# updates on my TT



## shell (Feb 1, 2008)

Clean her every week with a good wax with Dodo, amazing stuff and perfect for the colour too

What do all u merlin owners use?

had my plate fitted
LCR Fitted
and new alloys























































Mini photo shoot


----------



## Hark (Aug 23, 2007)

Very nice, some nice shots.

Where was it dynoed? How did you get on?


----------



## YELLOW_TT (Feb 25, 2004)

Very nice love the colour


----------



## Hammer216 (Apr 28, 2008)

Great looking car, all mods suit it well.

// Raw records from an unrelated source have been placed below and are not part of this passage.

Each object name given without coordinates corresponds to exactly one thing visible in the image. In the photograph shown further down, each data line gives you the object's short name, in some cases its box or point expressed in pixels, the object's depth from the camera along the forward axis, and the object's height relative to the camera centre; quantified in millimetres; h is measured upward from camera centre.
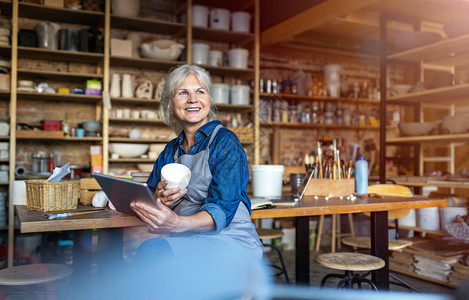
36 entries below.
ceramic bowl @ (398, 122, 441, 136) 4109 +317
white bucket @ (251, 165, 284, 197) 2465 -128
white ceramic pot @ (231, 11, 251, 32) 5062 +1656
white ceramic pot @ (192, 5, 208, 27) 4840 +1638
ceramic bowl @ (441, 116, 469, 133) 3734 +328
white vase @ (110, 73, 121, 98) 4516 +763
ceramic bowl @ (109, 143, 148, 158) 4484 +82
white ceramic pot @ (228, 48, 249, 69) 5055 +1210
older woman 1533 -119
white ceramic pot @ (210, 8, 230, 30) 4965 +1655
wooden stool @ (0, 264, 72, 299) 1810 -539
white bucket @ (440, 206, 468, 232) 3615 -451
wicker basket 1785 -170
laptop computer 2070 -224
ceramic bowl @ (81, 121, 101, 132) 4395 +317
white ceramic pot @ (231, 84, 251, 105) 5062 +770
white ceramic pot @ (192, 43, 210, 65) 4836 +1200
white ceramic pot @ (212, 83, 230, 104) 4949 +769
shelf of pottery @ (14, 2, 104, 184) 4207 +783
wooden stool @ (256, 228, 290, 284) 3078 -562
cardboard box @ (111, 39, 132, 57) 4496 +1172
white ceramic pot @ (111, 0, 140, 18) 4512 +1611
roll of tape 4133 -153
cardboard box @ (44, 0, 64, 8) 4230 +1541
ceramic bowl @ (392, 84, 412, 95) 4418 +748
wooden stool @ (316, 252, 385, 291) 2180 -551
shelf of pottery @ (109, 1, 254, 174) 4578 +1067
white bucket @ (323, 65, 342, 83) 5945 +1215
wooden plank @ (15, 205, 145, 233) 1543 -251
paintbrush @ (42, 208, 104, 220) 1648 -238
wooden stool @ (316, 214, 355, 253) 4575 -813
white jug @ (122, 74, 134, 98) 4570 +776
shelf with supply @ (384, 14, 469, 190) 3842 +649
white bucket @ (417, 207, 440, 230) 3803 -527
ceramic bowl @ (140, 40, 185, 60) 4656 +1193
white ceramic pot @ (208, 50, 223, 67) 5012 +1186
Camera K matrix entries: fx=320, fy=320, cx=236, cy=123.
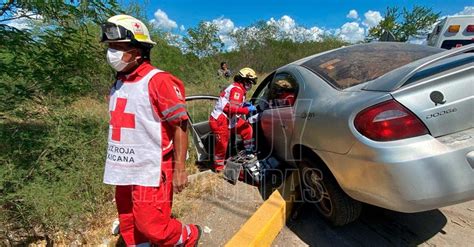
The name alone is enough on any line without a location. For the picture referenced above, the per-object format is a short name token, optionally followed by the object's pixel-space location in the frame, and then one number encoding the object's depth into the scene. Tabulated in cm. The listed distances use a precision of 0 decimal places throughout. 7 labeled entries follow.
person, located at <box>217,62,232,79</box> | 1147
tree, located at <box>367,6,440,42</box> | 2650
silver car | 188
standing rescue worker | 210
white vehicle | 677
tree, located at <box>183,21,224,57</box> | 2280
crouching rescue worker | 438
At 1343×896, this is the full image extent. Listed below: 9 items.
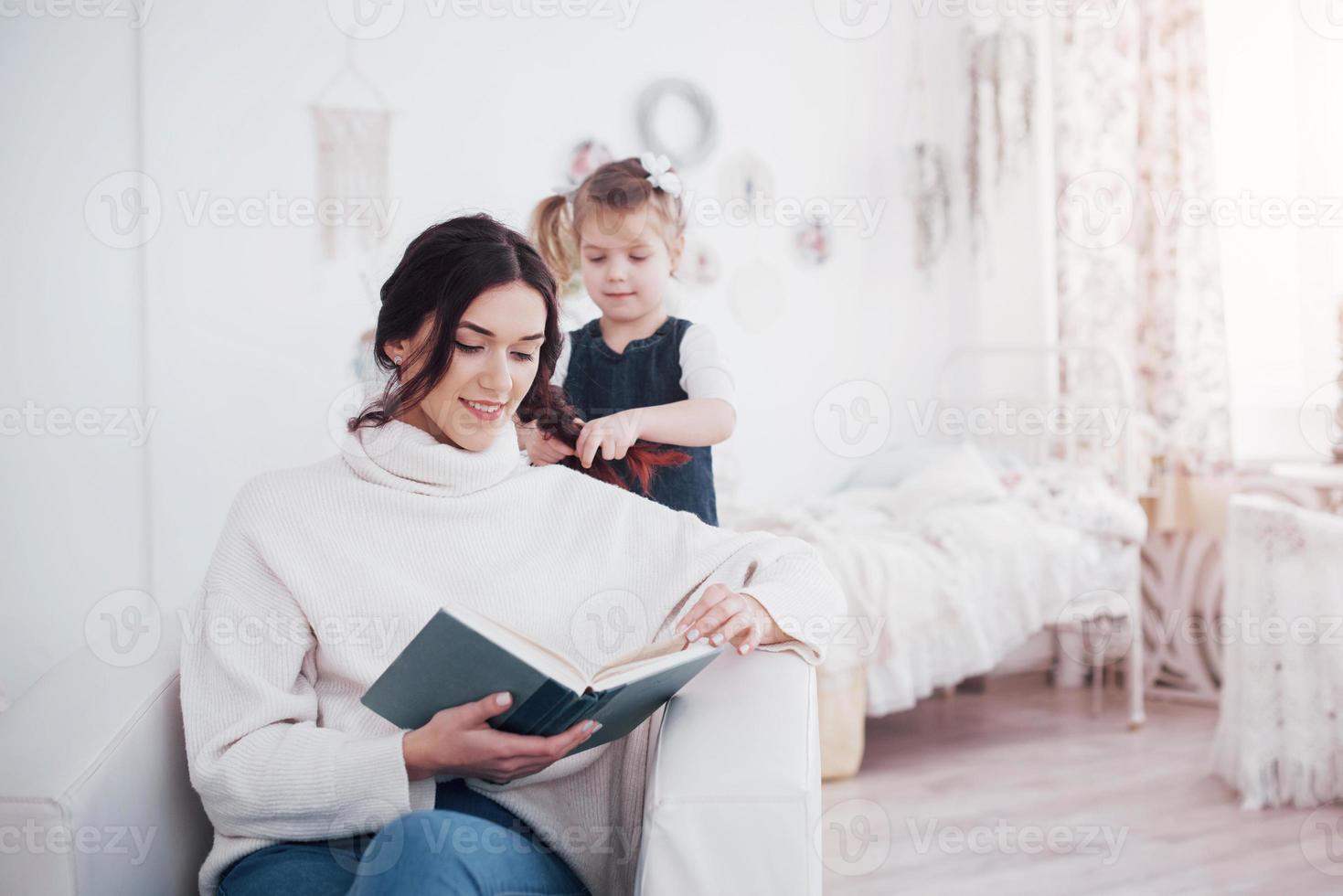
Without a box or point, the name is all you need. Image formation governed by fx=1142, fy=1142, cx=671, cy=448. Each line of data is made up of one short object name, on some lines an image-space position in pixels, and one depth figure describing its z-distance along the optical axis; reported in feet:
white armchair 3.29
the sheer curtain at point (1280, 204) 11.18
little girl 5.51
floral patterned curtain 11.69
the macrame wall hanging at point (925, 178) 13.19
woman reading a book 3.63
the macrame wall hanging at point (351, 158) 9.27
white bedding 9.12
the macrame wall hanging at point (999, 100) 12.91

Nice wheels, really different...


----------



## TeeTees (Mar 9, 2006)

I'd never have chose THOSE wheels......and how wrong I'd be - they look 8)

When I was on the search for a TT, I remember one off the guys on here had a Merlin Purple for sale - it looked the dogs danglies, but I didn't have enough cash at the time 

If there was one thing I'd change about your motor, it would be to take those dangly things off the mirror.....they really do annoy me, and I don't know how people can drive with 'em hanging around infront of your face like an annoying fly


----------



## shell (Feb 1, 2008)

Them dangly things are my teddies :lol: they follow me in all the cars i purchase, lol!!

i was at awesome GTI in manchester had a great day and ended up having a remap at first i got 228bhp but after she manged 241bhp and 282torque thingy

merlin is sooooo the best colour it cost me alot more but the colour is the best about her and the alloys come a close second 

we all like to be different :mrgreen:


----------



## AwesomeSarah (Mar 6, 2006)

Wow Shell
Did I miss you?
That is one cracking colour , I have said it before , but by god , I am liking it more

Have to agree with them wheels too , stunning!!!!!
Sarah


----------



## shell (Feb 1, 2008)

i saw u sarah but u was so busy that day of the rolling road day for VAG h20 so i didnt want to disturb :lol:

and i have to say fantastic service from awesome as always


----------



## AwesomeSarah (Mar 6, 2006)

Hi
If your back , just give me the nodd
It is always busy here Chelle , but always good to meet you
Take care my dear and hopefully see you back
Sarah


----------



## TTitan (May 11, 2007)

Great photos and the wheels give a great original look for your car! i like it.

TTitan


----------